WHY HEALTH INSURANCE CLAIMS ARE REJECTED

by Cameron Douglas

WHY HEALTH INSURANCE CLAIMS ARE REJECTED

 

There are many complaints from people to Insurance companies faulting the latter payment issues. Most of the time, clients do not know the rules and how to make a claim.

  1. Going for higher rates than your policy

When you go to a more expensive hospital than your policy, the company is not liable to pay for you. The insurance will only pay the amount you have insured against, and you pay the excess.

Before choosing a hospital or a hospital room, consider the cost and whether it will fit into your policy.

  1. Failure to disclose pre-existing conditions

Many disputes arise after a claim is rejected or not fully paid because you did not mention a past condition or illness from which you may suffer.

You should disclose all your health-related issues when taking up a health policy. Everything matters, from a disease you suffered 10yrs ago to that minor attack you had of hypertension. 

Disclose any long-term illness like diabetes you have.

Don’t give the insurance company ground to deny your health policy.

  1. Unreasonable charges

“Reasonable and customary charges” is a clause in health insurance.

Insurance companies will not just settle any bill the hospital will charge. 

The hospital should charge in line with other hospitals of the same category in line with the location.

If treatment is supposed to be charged $100 and the hospital charges you $150, the insurance may fail to pay the whole amount or partially.
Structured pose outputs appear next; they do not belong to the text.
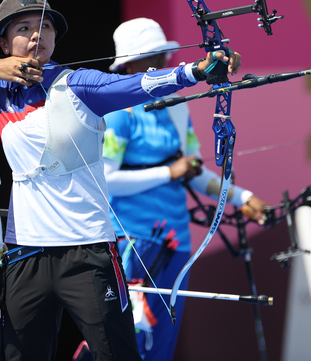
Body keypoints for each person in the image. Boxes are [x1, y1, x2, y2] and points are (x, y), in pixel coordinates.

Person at [0, 0, 241, 361]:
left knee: (115, 354)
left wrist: (194, 72)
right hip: (26, 252)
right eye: (24, 28)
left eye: (45, 26)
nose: (37, 34)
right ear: (5, 43)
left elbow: (138, 85)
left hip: (87, 250)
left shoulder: (79, 85)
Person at [102, 18, 267, 360]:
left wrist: (242, 197)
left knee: (161, 343)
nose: (161, 65)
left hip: (176, 242)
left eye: (163, 57)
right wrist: (168, 171)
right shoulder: (119, 111)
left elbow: (192, 170)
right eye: (152, 58)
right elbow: (106, 180)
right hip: (132, 241)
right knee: (128, 340)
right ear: (128, 65)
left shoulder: (176, 105)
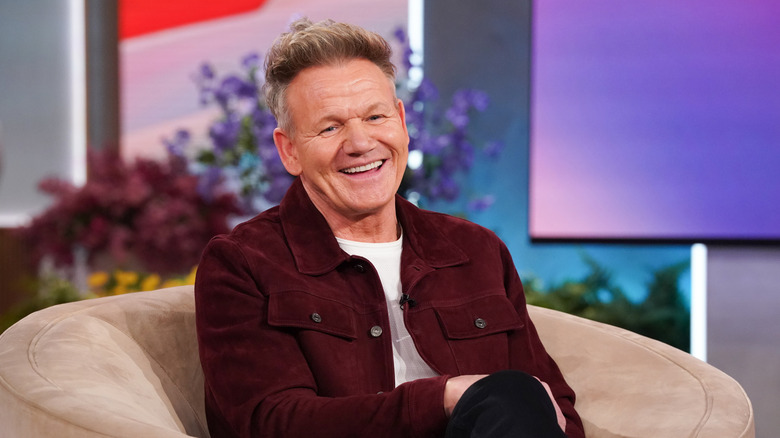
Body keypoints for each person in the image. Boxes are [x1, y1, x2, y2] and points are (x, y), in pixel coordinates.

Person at [195, 18, 585, 438]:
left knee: (516, 394)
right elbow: (268, 424)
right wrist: (444, 397)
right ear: (289, 150)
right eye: (330, 127)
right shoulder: (242, 264)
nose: (361, 143)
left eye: (375, 117)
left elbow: (556, 410)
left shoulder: (476, 251)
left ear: (401, 121)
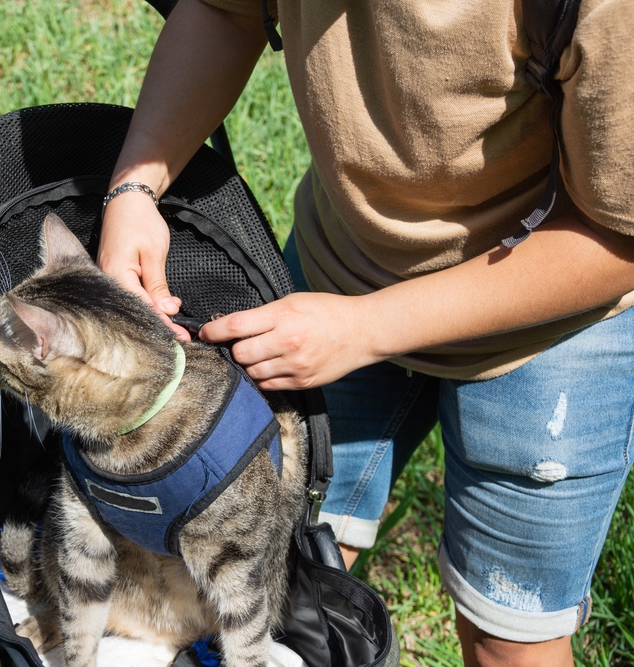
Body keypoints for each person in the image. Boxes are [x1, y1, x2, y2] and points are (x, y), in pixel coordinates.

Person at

Be on the lookout that you are not overcharged, as you might end up paying the bill from your pocket.

Always spend as if you are the one paying to avoid disputes with the insurer.

  1. Failure to cover for “consumables.”

Consumables are small necessities used during a medical procedure. They are like syringes, cotton wool, masks, x-ray film needles, and many others. The consumables should be included in the room bill and not charged separately. 
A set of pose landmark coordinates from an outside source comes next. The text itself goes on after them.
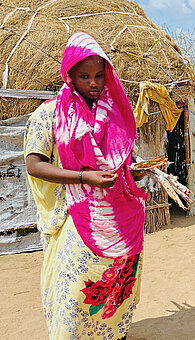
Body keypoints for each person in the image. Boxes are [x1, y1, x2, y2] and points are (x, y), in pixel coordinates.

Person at [24, 32, 148, 339]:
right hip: (74, 217)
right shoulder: (50, 114)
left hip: (118, 217)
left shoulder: (116, 113)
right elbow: (34, 164)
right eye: (84, 76)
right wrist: (84, 177)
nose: (93, 83)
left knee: (115, 288)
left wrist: (134, 173)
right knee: (75, 292)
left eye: (98, 76)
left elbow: (120, 160)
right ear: (69, 74)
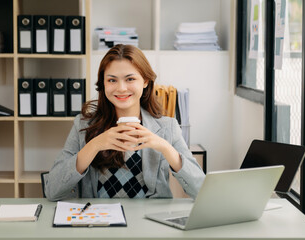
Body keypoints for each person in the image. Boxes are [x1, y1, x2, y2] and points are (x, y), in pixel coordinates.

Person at [45, 44, 205, 201]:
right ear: (103, 84)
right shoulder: (84, 125)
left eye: (130, 79)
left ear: (145, 81)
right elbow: (52, 191)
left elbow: (200, 189)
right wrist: (94, 146)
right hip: (100, 222)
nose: (121, 88)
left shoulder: (167, 127)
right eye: (112, 80)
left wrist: (164, 147)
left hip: (149, 224)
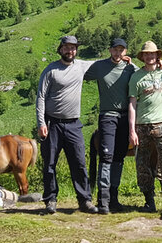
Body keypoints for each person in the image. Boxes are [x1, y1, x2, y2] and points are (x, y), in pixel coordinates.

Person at [34, 35, 101, 214]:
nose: (70, 51)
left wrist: (120, 58)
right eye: (67, 47)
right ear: (61, 49)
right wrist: (41, 123)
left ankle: (85, 200)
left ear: (76, 50)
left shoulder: (81, 66)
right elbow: (40, 97)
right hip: (52, 123)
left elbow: (101, 63)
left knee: (79, 163)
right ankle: (50, 200)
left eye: (73, 48)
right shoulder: (50, 70)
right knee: (49, 164)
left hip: (73, 124)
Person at [128, 40, 162, 219]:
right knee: (142, 163)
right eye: (146, 54)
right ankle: (148, 201)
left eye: (153, 54)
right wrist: (132, 130)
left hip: (161, 123)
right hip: (142, 125)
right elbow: (132, 104)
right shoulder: (136, 77)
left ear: (157, 55)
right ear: (142, 57)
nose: (150, 56)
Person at [82, 37, 134, 214]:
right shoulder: (99, 66)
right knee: (106, 157)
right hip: (107, 116)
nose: (118, 53)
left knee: (119, 157)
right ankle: (103, 200)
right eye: (115, 49)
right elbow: (79, 70)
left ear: (125, 52)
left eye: (121, 50)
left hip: (125, 117)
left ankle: (114, 198)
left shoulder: (130, 68)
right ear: (110, 50)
The consumables only take a small amount of the bill, although, during covid, hospitals charged more.

  1. Unnecessary claims

The insurance will not pay for unnecessary medical procedures.
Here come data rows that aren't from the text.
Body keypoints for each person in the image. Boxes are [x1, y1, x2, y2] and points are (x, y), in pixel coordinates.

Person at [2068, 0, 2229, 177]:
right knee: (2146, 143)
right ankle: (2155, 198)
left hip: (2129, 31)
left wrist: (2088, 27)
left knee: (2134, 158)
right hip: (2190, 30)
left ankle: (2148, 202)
If you are only going for a check-up or monitoring a situation, but there is no major issue, the insurance will not pay.

Check-ups and monitoring are not a treatment and, therefore, not a requirement.

Sometimes the hospitals will take advantage of healthy people to receive payment.

Some minor health issues you can take care of at home without hospitalization.

Conclusion

To avoid denial while making a claim, always remember the following,

  _ Always have the prescription letter from the doctor for all the procedures you do, e.g., for the test, surgery, and medication,

   _Get a dated receipt with a stamp, and lastly,

   _ Get a medical report for all the tests.

Send all the documents so that you can get a reimbursement.

Always get all the information from the insurance company when taking a cover. Understand the hospitals you can go to and what is covered in the policy.